◆ REQUIREMENT: Only the lines from the line with "14: (208, 141)" through the end of the records belong in your reply, copied exactly, with every picture left out.

=== Begin Enclosure ===

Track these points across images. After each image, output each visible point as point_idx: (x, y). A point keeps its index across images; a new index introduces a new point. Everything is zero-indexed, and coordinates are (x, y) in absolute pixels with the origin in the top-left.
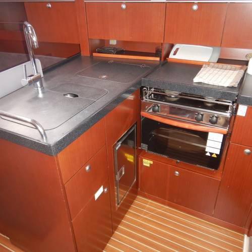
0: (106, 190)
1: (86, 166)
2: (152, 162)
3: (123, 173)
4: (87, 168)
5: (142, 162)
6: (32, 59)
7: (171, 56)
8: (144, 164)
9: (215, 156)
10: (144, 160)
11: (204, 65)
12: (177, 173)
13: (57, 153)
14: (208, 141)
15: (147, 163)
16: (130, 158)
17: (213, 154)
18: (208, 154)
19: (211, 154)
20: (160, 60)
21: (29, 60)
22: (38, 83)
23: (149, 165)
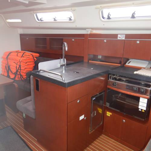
0: (85, 118)
1: (78, 100)
2: (111, 114)
3: (95, 115)
4: (78, 101)
5: (106, 113)
6: (63, 58)
7: (127, 64)
8: (107, 115)
9: (144, 111)
10: (107, 112)
11: (142, 69)
12: (124, 121)
13: (68, 87)
14: (140, 102)
15: (109, 114)
16: (100, 111)
17: (143, 110)
18: (140, 110)
19: (142, 110)
20: (121, 65)
21: (62, 58)
22: (64, 67)
23: (109, 116)
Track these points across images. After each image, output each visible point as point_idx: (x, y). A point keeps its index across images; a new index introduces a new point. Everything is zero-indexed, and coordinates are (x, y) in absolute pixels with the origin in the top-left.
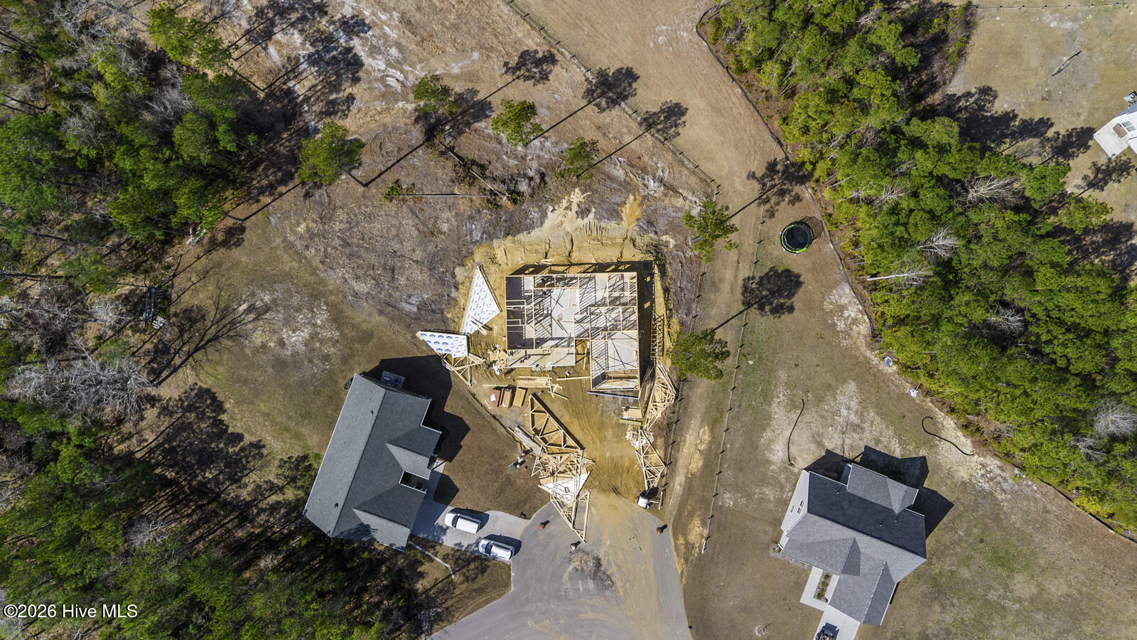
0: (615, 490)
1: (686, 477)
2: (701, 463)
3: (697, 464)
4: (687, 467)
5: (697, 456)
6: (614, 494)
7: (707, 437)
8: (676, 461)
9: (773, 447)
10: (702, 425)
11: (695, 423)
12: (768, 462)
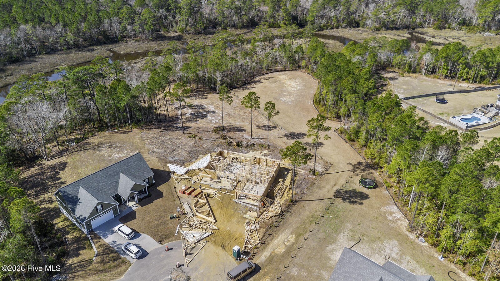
0: (223, 246)
1: (271, 254)
2: (284, 250)
3: (281, 250)
4: (274, 250)
5: (283, 246)
6: (221, 248)
7: (293, 240)
8: (268, 244)
9: (334, 253)
10: (292, 233)
11: (287, 232)
12: (329, 259)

=== End Enclosure ===

◆ RESPONSE TO THE TASK:
14: (208, 141)
15: (147, 163)
16: (130, 158)
17: (213, 154)
18: (208, 154)
19: (211, 154)
20: (160, 60)
21: (29, 60)
22: (38, 83)
23: (149, 165)
0: (85, 118)
1: (78, 100)
2: (111, 114)
3: (95, 115)
4: (78, 101)
5: (106, 113)
6: (63, 58)
7: (127, 64)
8: (107, 115)
9: (144, 111)
10: (107, 112)
11: (142, 69)
12: (124, 121)
13: (68, 87)
14: (140, 102)
15: (109, 114)
16: (100, 111)
17: (143, 110)
18: (140, 110)
19: (142, 110)
20: (121, 65)
21: (62, 58)
22: (64, 67)
23: (109, 116)
Track these points across images. After each image, output each visible point as point_idx: (x, y). A point keeps its index across images; a new index introduces a new point. Everything is zero-indexed, and coordinates are (x, y) in absolute pixels with the origin in the top-left.
0: (615, 490)
1: (686, 477)
2: (701, 463)
3: (697, 464)
4: (687, 467)
5: (697, 456)
6: (614, 494)
7: (707, 437)
8: (676, 461)
9: (773, 447)
10: (702, 425)
11: (695, 423)
12: (768, 462)
0: (223, 246)
1: (271, 254)
2: (284, 250)
3: (281, 250)
4: (274, 250)
5: (283, 246)
6: (221, 248)
7: (293, 240)
8: (268, 244)
9: (334, 253)
10: (292, 233)
11: (287, 232)
12: (329, 259)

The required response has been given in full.